REQUIREMENT -> Please give the number of lines in the material below that contain "กาฬส", without further comment.

INFORMATION SUPPLIED ->
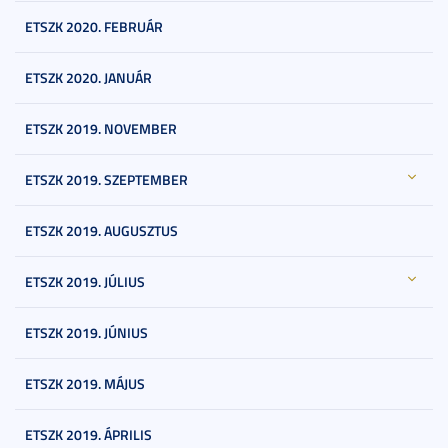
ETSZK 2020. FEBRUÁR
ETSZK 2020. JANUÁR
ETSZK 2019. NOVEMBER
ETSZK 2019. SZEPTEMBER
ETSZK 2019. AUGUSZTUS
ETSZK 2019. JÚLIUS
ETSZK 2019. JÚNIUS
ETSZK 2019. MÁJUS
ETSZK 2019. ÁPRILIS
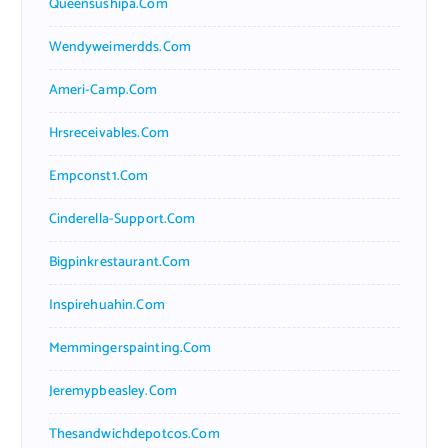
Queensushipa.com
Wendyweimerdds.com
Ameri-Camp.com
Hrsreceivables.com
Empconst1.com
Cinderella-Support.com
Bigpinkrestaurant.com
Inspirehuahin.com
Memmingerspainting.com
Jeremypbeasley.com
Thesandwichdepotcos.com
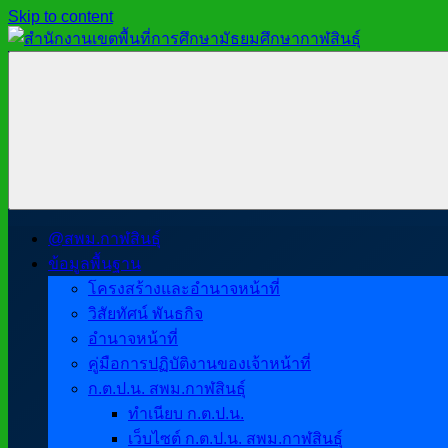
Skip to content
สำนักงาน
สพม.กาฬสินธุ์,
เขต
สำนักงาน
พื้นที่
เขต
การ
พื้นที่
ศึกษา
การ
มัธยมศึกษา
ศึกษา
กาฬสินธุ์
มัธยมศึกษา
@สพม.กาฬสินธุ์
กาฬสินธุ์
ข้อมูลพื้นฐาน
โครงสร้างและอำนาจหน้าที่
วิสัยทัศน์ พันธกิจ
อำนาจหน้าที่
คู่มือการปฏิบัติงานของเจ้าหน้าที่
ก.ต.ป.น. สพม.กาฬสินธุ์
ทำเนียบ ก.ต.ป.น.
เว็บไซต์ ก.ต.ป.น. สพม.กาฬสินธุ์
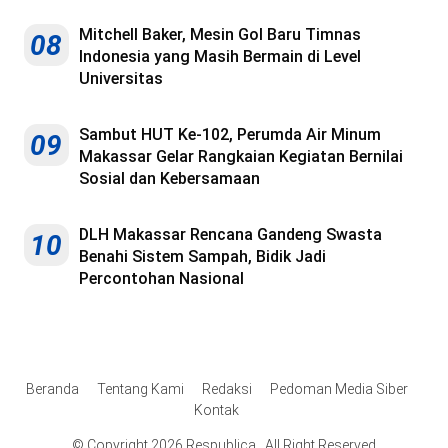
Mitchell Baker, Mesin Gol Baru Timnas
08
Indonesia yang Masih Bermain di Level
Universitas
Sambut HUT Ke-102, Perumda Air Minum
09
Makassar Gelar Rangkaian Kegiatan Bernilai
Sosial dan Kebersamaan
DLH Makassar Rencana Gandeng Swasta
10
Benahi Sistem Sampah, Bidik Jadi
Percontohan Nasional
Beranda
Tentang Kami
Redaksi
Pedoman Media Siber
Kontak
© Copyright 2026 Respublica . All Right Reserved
---
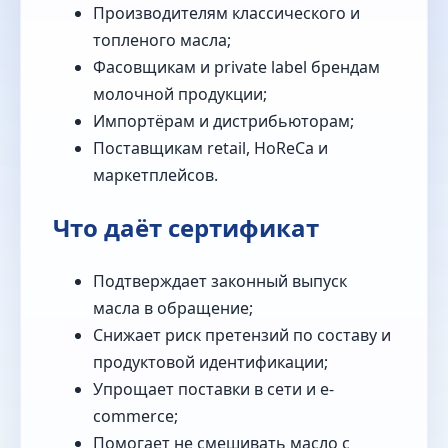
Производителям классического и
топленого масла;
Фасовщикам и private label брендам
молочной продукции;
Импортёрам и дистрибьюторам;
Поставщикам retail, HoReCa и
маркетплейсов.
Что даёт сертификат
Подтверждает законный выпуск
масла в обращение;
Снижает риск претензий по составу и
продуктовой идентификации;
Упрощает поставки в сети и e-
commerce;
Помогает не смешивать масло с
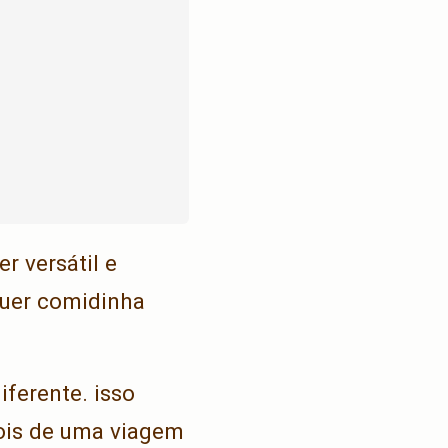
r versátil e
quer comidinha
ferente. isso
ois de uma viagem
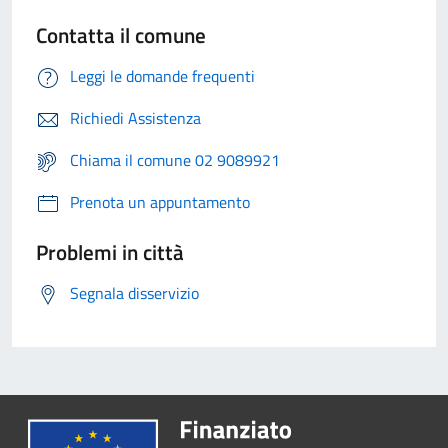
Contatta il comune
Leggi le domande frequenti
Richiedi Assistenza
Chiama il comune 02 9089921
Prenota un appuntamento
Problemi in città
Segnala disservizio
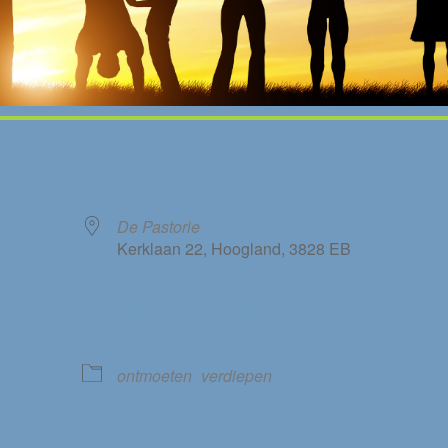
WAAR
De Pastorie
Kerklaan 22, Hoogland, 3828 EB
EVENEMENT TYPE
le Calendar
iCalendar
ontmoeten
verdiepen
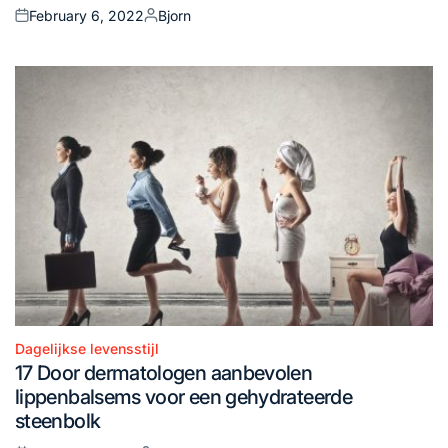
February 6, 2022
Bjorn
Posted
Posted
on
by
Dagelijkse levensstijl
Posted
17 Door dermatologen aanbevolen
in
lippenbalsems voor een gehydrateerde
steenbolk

TASK RESULT -> 6